The nation’s No. 1 carmaker said Wednesday that it resumed production of the Kona after representatives at the factory called for renegotiations.
“Production has resumed but the negotiations will continue,” said a spokesperson for Hyundai Motor on Wednesday. “Any illegal action of the labor union, though, will be handled strictly.”
The union initiated a partial walkout at the Ulsan plant on Monday evening, claiming that the company tried to expand production of the Kona without notifying or discussing the matter with the union properly. The small SUV used to be manufactured on assembly line No. 11 and Hyundai wanted to expand it to assembly line No. 12, which was making Accent models.
The union, which is part of the hard-line umbrella union of Korean Metal Worker’s Union, said the company violated a collective bargaining agreement that includes an article stating the company has to notify the union at least 90 days before making a new car model or implementing new technology.

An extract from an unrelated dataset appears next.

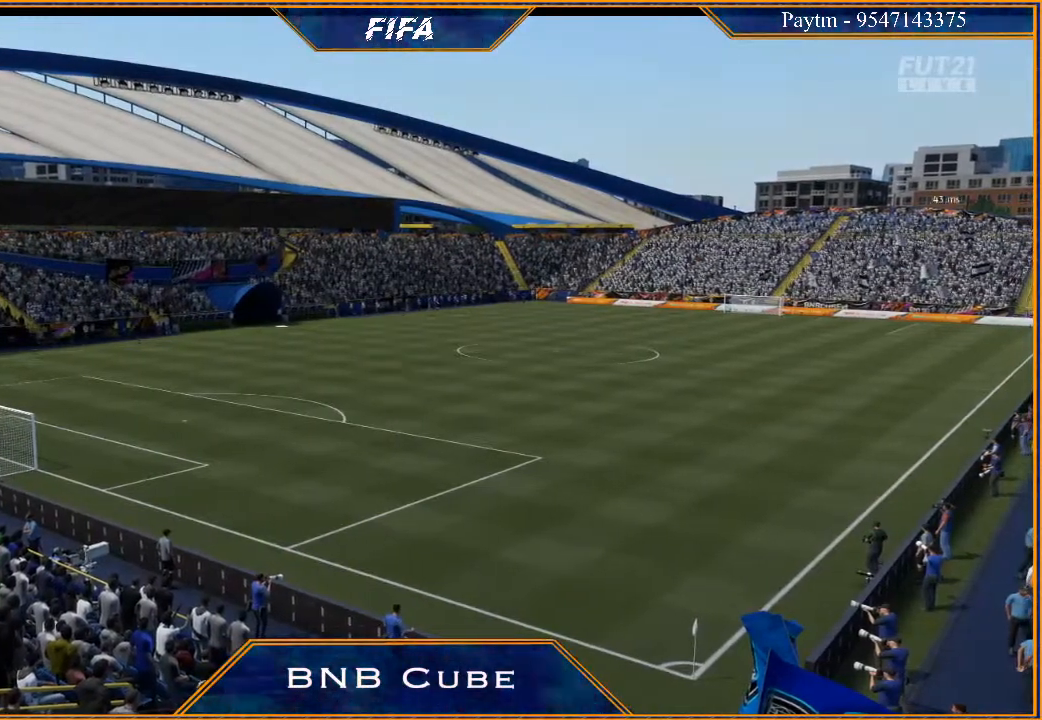
{"buttons": [], "left_stick": "center", "right_stick": "center", "events": []}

According to materials issued by the carmaker Wednesday, Hyundai Motor had decided to “temporarily mass-produce the Kona” after failing to come to an agreement with the union for the past 40 days. With the union’s dispute committee announcing a suspension of negotiations, Hyundai said it decided to expand production to assembly line No. 12 temporarily in order to meet demand for the Kona from domestic and overseas markets.
The Kona is Hyundai Motor’s first global small SUV, which launched in Korea in June and in Europe in August. The carmaker is pinning a lot of hopes on the model, including the hope that its success may compensate for declines in major markets like the U.S. and China.
It was scheduled to launch in the U.S. market in the first quarter of 2018 with exports starting in December. The carmaker said it plans to export 19,000 units of the Kona next year.
“We feel relieved that production was able to resume,” the printed material said. “[However] the company will apply the ‘no work, no wage’ principle to illegal walkouts,” it added.
The nearly two-day walkout reportedly disrupted production of some 1,230 vehicles, which translates to 17.4 billion won ($16.4 million) in losses.
“If the negotiations don’t proceed smoothly, the company has no choice but to start temporary mass-production again,” the handout said.